**TAREFAS PROPOSTAS:**
- a) Com base no trecho sobre a ação de despejo, enumere todos os pedidos que a proprietária fez na ação.
- b) Indique se cada afirmação concorda com o trecho sobre a ação de despejo, respondendo sim ou não e citando as palavras do trecho que decidem: (i) o contrato de locação foi firmado em março de 2023; (ii) o aluguel mensal era de R$ 8,6 mil; (iii) a decisão partiu da 11ª Vara Cível de Cuiabá.

**TRECHO DO TEXTO:**
◇ ◇ ◇ ◇

Defiro a liminar para desocupação do imóvel descrito na inicial no prazo de 15 dias, independentemente de audiência da parte contrária

A decisão é da juíza Olinda de Quadros Altomare, da 11ª Vara Cível de Cuiabá, e foi publicada nesta quinta-feira (21).

 

Conforme os autos, o imóvel pertence à empresa Exectis Administração e Participação S/A, que ajuizou ação de despejo alegando que a loja deixou de pagar os alugueis desde fevereiro de 2025. Segundo a empresa, o contrato de locação foi firmado em março de 2023, com aluguel mensal de R$ 6,8 mil.

 

Na ação, a proprietária pediu a desocupação liminar do imóvel e a condenação da loja ao pagamento dos valores vencidos e dos que ainda vencerem no decorrer do processo.

 

A magistrada analisou que tanto a relação locatícia quanto a inadimplência ficaram comprovadas pelos documentos anexados ao processo, incluindo comprovantes de pagamentos anteriores e planilha de débitos.

 

“Compulsando os autos, verifico que a relação locatícia e o inadimplemento estão suficientemente demonstrados pelos documentos que instruem a inicial”, registrou.

◇ ◇ ◇ ◇

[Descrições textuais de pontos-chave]
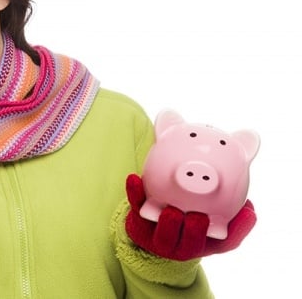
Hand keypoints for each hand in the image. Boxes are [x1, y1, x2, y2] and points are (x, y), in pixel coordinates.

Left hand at [124, 173, 255, 260]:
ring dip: (169, 224)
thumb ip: (224, 177)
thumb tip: (250, 139)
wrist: (150, 222)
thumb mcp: (208, 197)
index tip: (248, 211)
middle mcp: (184, 243)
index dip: (239, 230)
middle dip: (197, 234)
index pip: (228, 240)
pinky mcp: (138, 223)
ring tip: (172, 211)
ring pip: (164, 237)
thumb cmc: (188, 207)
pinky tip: (134, 178)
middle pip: (193, 245)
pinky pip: (136, 208)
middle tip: (199, 217)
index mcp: (207, 239)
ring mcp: (159, 237)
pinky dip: (135, 194)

◇ ◇ ◇ ◇

**RESPOSTAS POR TAREFA:**
- a)
- A desocupação liminar do imóvel.
- A condenação da loja ao pagamento dos valores vencidos.
- A condenação da loja ao pagamento dos valores que ainda vencerem no decorrer do processo.

- b)
(i) Sim: "o contrato de locação foi firmado em março de 2023".
(ii) Não: "com aluguel mensal de R$ 6,8 mil".
(iii) Sim: "da 11ª Vara Cível de Cuiabá".